- _Task to complete_
Your reply should hold only the lines from the records below where "Міноборони" occurs.

(Material shown)

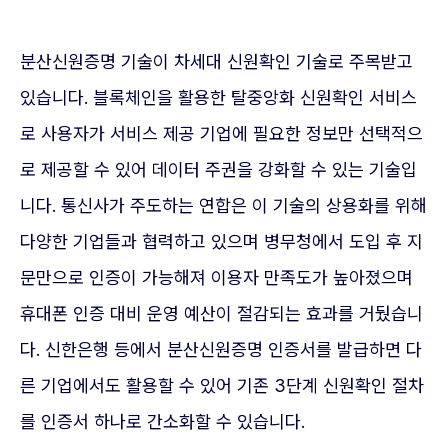
분산신원증명 기술이 차세대 신원확인 기술로 주목받고
있습니다. 블록체인을 활용한 탈중앙화 신원확인 서비스
로 사용자가 서비스 제공 기업에 필요한 정보만 선택적으
로 제공할 수 있어 데이터 주권을 강화할 수 있는 기술입
니다. 통신사가 주도하는 연합은 이 기술의 상용화를 위해
다양한 기업들과 협력하고 있으며 병무청에서 도입 후 지
문만으로 인증이 가능해져 이용자 만족도가 높아졌으며
휴대폰 인증 대비 운영 예산이 절감되는 효과를 거뒀습니
다. 신한은행 등에서 분산신원증명 인증서를 발급하면 다
른 기업에서도 활용할 수 있어 기존 3단계 신원확인 절차
를 인증서 하나로 간소화할 수 있습니다.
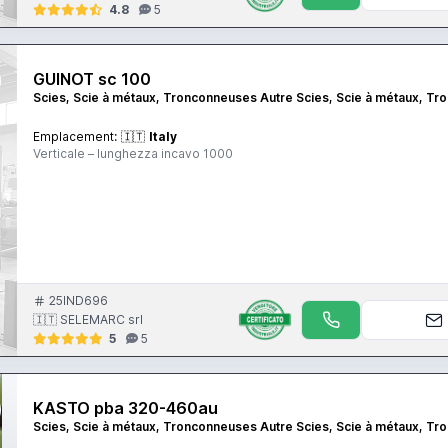
4.8
5
GUINOT sc 100
Scies, Scie à métaux, Tronconneuses Autre Scies, Scie à métaux, T
Emplacement:
🇮🇹
Italy
Verticale – lunghezza incavo 1000
25IND696
🇮🇹 SELEMARC srl
5
5
KASTO pba 320-460au
Scies, Scie à métaux, Tronconneuses Autre Scies, Scie à métaux, T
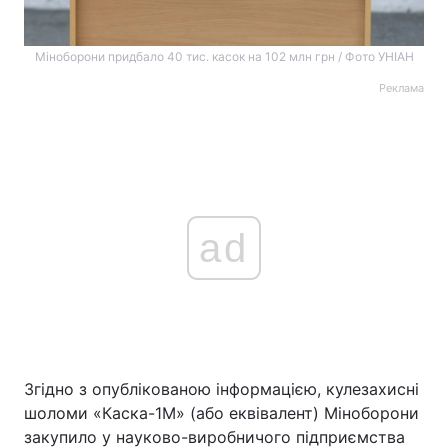
Міноборони придбало 40 тис. касок на 102 млн грн / Фото УНІАН
Реклама
ad
Згідно з опублікованою інформацією, кулезахисні
шоломи «Каска-1М» (або еквівалент) Міноборони
закупило у науково-виробничого підприємства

(End Material shown)

- _Result of this task_
Міноборони придбало 40 тис. касок на 102 млн грн / Фото УНІАН
шоломи «Каска-1М» (або еквівалент) Міноборони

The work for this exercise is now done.